L'investissement dans l'intelligence artificielle est devenu un moteur essentiel de la croissance économique mondiale, les États-Unis profitant de manière disproportionnée des montants massifs alloués par les grandes sociétés technologiques, selon Julien Lafargue, chef de la stratégie des marchés chez Barclays Private Bank.
M. Lafargue estime que entre 50 % et 75 % de la croissance économique récente aux États-Unis peut être attribué, directement ou indirectement, aux investissements liés à l'IA. Le cycle demeure à ses débuts, note-t-il, même si les taux de croissance des dépenses devraient diminuer à long terme. Ce dynamisme n'a pas l'intention de s'essouffler de sitôt, animé par les pressions concurrentielles sur les entreprises, la demande des investisseurs et le soutien stratégique du gouvernement dans le contexte de la rivalité technologique entre les États-Unis et la Chine.
Bien que Lafargue prévient la possibilité de corrections dans des segments surévalués tels que les fabricants de semi-conducteurs et de puces de mémoire, il considère ces corrections comme une normalisation dans le cadre d'une tendance à plus long terme plutôt que la fin du cycle d'investissement dans l'IA. Le principal argument d'investissement, soutient-il, n'est pas l'IA elle-même, mais les gains de productivité qu'elle permet. Une amélioration de l'efficacité et une augmentation des marges dans divers secteurs pourraient à terme contribuer à résoudre les défis financiers structurels, notamment la hausse de la dette publique dans de nombreuses économies avancées.
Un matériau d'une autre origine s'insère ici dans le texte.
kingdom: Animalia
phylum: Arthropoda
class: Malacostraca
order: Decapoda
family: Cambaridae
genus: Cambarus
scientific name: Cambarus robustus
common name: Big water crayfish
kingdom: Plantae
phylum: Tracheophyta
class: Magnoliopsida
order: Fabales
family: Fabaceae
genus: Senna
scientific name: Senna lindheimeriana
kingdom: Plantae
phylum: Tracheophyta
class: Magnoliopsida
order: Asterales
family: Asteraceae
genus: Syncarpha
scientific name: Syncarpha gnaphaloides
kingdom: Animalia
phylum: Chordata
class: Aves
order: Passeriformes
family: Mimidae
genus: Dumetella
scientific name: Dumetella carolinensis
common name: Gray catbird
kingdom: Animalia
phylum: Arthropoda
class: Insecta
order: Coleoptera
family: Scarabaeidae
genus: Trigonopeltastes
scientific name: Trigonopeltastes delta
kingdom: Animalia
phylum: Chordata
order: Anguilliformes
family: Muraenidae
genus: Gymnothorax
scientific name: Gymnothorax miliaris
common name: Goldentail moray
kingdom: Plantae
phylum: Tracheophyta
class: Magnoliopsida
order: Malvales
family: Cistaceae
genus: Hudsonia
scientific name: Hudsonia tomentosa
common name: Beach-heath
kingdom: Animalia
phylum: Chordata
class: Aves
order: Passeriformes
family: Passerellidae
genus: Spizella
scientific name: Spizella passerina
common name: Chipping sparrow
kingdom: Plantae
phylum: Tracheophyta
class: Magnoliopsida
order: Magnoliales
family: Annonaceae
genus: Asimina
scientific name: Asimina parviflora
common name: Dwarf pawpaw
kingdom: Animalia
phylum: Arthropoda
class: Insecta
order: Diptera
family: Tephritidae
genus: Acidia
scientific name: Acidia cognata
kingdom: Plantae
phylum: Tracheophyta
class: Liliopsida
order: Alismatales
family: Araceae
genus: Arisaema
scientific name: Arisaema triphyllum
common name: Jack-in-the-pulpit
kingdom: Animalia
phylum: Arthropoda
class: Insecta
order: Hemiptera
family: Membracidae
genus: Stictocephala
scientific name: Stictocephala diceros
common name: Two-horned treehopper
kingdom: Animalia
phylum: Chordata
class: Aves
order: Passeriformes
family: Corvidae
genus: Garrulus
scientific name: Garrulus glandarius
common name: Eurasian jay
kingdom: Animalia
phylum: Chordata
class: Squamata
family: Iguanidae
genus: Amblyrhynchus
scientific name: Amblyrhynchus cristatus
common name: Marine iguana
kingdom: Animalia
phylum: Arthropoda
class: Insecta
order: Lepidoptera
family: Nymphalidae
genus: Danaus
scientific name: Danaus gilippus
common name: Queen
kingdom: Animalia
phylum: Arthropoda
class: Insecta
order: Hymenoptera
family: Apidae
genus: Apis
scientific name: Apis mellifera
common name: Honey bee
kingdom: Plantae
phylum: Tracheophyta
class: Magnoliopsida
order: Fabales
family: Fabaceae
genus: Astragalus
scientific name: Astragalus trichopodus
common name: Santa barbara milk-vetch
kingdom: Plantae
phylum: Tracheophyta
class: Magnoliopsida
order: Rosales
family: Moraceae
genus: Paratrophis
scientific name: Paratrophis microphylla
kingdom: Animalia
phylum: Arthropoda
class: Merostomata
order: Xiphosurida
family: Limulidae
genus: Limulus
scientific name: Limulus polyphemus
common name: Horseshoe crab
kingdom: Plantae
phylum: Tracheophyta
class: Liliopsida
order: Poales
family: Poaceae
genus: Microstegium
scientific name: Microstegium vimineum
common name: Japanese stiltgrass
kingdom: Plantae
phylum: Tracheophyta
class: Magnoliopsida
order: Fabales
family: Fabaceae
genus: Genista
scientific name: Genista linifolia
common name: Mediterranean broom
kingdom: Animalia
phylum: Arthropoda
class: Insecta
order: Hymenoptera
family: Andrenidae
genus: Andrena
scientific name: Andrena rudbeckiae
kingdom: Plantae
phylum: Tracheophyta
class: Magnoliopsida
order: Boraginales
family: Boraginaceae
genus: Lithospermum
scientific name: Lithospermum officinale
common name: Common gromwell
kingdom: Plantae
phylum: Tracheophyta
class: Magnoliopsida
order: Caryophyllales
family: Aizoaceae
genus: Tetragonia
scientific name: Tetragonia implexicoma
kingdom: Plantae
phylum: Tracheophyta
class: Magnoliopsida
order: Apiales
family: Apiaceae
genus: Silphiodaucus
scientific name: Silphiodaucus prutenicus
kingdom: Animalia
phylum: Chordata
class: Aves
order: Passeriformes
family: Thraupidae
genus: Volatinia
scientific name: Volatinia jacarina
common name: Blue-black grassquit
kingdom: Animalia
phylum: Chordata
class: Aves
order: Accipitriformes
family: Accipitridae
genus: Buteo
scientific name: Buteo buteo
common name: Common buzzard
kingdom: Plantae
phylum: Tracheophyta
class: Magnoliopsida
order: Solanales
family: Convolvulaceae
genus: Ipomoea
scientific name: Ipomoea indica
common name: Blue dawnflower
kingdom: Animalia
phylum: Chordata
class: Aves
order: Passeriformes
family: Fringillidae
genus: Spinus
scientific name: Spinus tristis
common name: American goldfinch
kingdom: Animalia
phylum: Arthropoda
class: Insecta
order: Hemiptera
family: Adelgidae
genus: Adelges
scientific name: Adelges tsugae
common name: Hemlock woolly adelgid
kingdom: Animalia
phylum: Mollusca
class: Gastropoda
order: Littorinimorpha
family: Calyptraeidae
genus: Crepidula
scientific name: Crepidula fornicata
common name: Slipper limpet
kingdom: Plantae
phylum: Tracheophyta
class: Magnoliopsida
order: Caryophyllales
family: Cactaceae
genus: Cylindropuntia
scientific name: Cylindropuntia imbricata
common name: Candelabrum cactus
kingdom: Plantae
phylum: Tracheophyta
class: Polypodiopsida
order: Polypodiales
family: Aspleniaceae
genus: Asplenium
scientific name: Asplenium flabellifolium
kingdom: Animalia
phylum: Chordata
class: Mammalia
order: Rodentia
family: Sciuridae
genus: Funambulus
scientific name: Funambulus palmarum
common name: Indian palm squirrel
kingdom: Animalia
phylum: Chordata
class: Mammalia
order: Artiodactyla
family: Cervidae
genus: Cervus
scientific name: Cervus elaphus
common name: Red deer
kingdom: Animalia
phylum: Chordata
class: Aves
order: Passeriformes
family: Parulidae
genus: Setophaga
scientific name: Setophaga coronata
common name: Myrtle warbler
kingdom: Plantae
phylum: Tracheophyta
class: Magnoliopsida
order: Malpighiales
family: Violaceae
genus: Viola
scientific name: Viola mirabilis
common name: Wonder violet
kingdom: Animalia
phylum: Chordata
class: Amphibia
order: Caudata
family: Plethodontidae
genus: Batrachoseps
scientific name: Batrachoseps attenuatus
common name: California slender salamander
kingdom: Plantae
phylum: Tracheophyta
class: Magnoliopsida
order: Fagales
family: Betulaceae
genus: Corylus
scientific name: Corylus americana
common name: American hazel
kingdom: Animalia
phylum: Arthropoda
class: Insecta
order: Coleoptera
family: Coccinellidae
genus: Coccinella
Les perspectives de l'Europe restent mitigées en comparaison. Malgré les récentes initiatives en matière de dépenses pour l'infrastructure et la défense en Allemagne, M. Lafargue met en garde que les avantages économiques tangibles de ces initiatives ne se concrétiseront qu'au bout de plusieurs années. L'incertitude politique, notamment les prochaines élections présidentielles en France en 2027 et les coalitions gouvernementales fragiles en Allemagne, diminue encore la confiance des investisseurs. L'économie suisse, en revanche, bénéficie d'un positionnement plus favorable, grâce à sa stabilité, même si son marché des actions ne présente pas d'expositions aux actuellement à l'origine du rallye lié à l'AI.
À l'avenir, Lafargue s'attend à ce que l'adoption de l'IA se développe au-delà de l'infrastructure, comme les centres de données et les puces, et s'étende aux secteurs classiques. La santé en particulier présente un potentiel important pour les gains de productivité grâce à la découverte de médicaments et aux diagnostics. Au fil du temps, l'Europe et la Suisse pourraient bénéficier davantage que prévu de la diffusion de l'IA dans tous les secteurs.
La Chine, souvent sous-estimée par les investisseurs, pourrait émerger comme un leader surprise dans la prochaine phase du développement de l'IA, estime M. Lafargue. Bien que confrontée à des vents contraires structurels en matière de consommation et d'immobilier, la Chine possède de solides bases pour faire progresser la robotique et l'IA physique. Sa combinaison de modèles d'IA avancés et de capacités de fabrication industrielle pourrait la positionner à l'avant-garde des opportunités d'investissement du futur.
Les États-Unis restent le principal catalyseur de la croissance mondiale, note M. Lafargue. Les dynamiques politiques, notamment les élections aux conférences électorales qui auront lieu en novembre prochains aux États-Unis, pourraient influencer la politique fiscale, avec des implications potentiellement importantes pour les marchés des actions. Indépendamment des résultats à court terme, la progression de l'Europe reste étroitement liée aux performances économiques des États-Unis, ajoute-t-il.